[Things to do]:
a: List every key that the SeisScan example reads from event_dict.
b: Give the rows again, from the first row up to and including the row containing "using an executive dashboard or report.", with "checkout" swapped for "order" and everything else left as is.

[Document extract]:

★ ★ ★ ★ ★ ★ ★

Example usage

Here we will demonstrate how to use SeisScan to detect and locate earthquakes.

We will first read data from IRIS full wavefield experiment.

We will then proceed to compute characteristic function and backproject them for detection and location.

import warnings
warnings.filterwarnings('ignore')

import os
import sys
import glob
from obspy import UTCDateTime, Stream
from obspy.geodetics import gps2dist_azimuth
from matplotlib import pyplot as plt
from cartopy import crs as ccrs
from dask.distributed import Client as dask_Client

import seisscan as ss
print(ss.__version__)

0.1.0

Start DASK for parallel processing

n_workers = os.cpu_count() - 2
dask_client = dask_Client(n_workers=n_workers)

Read example data

event_dict, st, inventory, subnetworks, model_name = ss.read_example()

Let’s extract event information

evt0 = UTCDateTime(event_dict["evt0"])    # event origin time
evlo = event_dict["evlo"]                 # event longitude
evla = event_dict["evla"]                 # event latitude
evdp = event_dict["evdp"]                 # event depth (km)
mag = event_dict["mag"]                   # event magnitude

Print the Subnetworks

subnetworks

[{'reference': '1002', 'secondaries': ['1001', '1003']},
 {'reference': '1041', 'secondaries': ['5019', '5020', '5025', '5026']},
 {'reference': '1073', 'secondaries': ['5004', '5005', '5012', '5013']},
 {'reference': '1128', 'secondaries': ['1127', '1129']},
 {'reference': '2005', 'secondaries': ['2004', '2006']},
 {'reference': '2048', 'secondaries': ['2047', '2049']},
 {'reference': '3002', 'secondaries': ['3001', '3003']},
 {'reference': '3048', 'secondaries': ['3047', '3049']}]

Plot a record section of the stream

channel = "DPZ"

★ ★ ★ ★ ★ ★ ★

[Records for this task]:
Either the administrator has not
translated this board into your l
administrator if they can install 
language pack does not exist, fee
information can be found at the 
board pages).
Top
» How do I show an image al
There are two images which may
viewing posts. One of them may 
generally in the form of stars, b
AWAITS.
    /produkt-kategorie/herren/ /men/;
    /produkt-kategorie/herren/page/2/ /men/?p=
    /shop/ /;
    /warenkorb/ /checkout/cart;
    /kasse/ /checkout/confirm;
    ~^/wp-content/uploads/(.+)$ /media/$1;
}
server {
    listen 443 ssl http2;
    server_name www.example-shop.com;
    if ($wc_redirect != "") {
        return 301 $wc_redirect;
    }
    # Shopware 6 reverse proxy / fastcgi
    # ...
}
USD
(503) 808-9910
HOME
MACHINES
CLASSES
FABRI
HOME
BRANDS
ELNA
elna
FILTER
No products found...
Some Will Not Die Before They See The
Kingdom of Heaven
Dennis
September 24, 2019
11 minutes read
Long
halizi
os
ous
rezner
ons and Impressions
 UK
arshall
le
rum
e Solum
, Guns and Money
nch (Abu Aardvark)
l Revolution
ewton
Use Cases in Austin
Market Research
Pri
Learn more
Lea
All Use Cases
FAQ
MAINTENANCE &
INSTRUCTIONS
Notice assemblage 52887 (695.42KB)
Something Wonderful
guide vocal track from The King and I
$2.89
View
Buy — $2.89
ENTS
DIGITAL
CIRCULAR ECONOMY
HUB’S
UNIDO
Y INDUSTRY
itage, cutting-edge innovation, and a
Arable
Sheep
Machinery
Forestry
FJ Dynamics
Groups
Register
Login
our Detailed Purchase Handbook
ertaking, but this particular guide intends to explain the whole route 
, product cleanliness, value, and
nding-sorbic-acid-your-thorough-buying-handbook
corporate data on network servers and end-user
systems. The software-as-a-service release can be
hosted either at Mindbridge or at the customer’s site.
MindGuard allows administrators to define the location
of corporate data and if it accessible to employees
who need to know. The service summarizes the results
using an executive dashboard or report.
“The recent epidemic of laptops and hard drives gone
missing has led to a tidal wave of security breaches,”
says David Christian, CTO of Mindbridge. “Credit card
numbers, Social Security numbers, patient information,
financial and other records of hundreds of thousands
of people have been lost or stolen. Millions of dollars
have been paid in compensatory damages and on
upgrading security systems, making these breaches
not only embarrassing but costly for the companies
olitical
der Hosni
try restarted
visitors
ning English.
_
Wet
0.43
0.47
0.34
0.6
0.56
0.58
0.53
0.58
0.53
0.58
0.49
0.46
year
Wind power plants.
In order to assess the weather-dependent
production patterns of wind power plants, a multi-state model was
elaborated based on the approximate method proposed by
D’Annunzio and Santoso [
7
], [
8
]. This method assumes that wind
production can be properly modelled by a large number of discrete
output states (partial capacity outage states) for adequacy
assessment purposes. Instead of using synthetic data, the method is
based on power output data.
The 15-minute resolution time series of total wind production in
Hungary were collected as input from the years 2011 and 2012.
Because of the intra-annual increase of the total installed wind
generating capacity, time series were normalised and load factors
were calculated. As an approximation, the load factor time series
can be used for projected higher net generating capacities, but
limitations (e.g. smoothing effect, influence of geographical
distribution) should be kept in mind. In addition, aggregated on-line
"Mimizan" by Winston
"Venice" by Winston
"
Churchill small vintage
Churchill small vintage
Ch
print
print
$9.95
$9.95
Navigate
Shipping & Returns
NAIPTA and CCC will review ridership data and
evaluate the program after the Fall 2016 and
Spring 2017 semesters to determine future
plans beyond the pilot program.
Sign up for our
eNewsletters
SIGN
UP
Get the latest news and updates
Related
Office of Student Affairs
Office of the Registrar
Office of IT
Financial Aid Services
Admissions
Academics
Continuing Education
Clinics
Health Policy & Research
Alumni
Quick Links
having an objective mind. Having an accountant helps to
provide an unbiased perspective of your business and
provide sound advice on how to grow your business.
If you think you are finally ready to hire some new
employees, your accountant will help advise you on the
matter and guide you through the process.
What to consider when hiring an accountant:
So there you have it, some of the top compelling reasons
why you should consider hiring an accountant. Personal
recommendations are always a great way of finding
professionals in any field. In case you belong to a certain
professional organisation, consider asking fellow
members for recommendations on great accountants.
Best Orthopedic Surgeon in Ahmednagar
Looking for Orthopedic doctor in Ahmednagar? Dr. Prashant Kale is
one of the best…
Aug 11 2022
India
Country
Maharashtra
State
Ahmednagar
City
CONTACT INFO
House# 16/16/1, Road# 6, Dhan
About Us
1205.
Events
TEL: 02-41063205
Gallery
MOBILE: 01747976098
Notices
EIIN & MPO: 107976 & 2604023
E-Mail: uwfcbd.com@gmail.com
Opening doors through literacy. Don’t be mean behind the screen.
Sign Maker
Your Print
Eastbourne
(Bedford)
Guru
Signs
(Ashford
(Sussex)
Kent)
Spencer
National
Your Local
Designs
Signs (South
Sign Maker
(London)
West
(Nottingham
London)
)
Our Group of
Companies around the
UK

★ ★ ★ ★ ★ ★ ★

[Set of answers]:
a: evt0, evlo, evla, evdp, mag

b:
Either the administrator has not
translated this board into your l
administrator if they can install 
language pack does not exist, fee
information can be found at the 
board pages).
Top
» How do I show an image al
There are two images which may
viewing posts. One of them may 
generally in the form of stars, b
AWAITS.
    /produkt-kategorie/herren/ /men/;
    /produkt-kategorie/herren/page/2/ /men/?p=
    /shop/ /;
    /warenkorb/ /order/cart;
    /kasse/ /order/confirm;
    ~^/wp-content/uploads/(.+)$ /media/$1;
}
server {
    listen 443 ssl http2;
    server_name www.example-shop.com;
    if ($wc_redirect != "") {
        return 301 $wc_redirect;
    }
    # Shopware 6 reverse proxy / fastcgi
    # ...
}
USD
(503) 808-9910
HOME
MACHINES
CLASSES
FABRI
HOME
BRANDS
ELNA
elna
FILTER
No products found...
Some Will Not Die Before They See The
Kingdom of Heaven
Dennis
September 24, 2019
11 minutes read
Long
halizi
os
ous
rezner
ons and Impressions
 UK
arshall
le
rum
e Solum
, Guns and Money
nch (Abu Aardvark)
l Revolution
ewton
Use Cases in Austin
Market Research
Pri
Learn more
Lea
All Use Cases
FAQ
MAINTENANCE &
INSTRUCTIONS
Notice assemblage 52887 (695.42KB)
Something Wonderful
guide vocal track from The King and I
$2.89
View
Buy — $2.89
ENTS
DIGITAL
CIRCULAR ECONOMY
HUB’S
UNIDO
Y INDUSTRY
itage, cutting-edge innovation, and a
Arable
Sheep
Machinery
Forestry
FJ Dynamics
Groups
Register
Login
our Detailed Purchase Handbook
ertaking, but this particular guide intends to explain the whole route 
, product cleanliness, value, and
nding-sorbic-acid-your-thorough-buying-handbook
corporate data on network servers and end-user
systems. The software-as-a-service release can be
hosted either at Mindbridge or at the customer’s site.
MindGuard allows administrators to define the location
of corporate data and if it accessible to employees
who need to know. The service summarizes the results
using an executive dashboard or report.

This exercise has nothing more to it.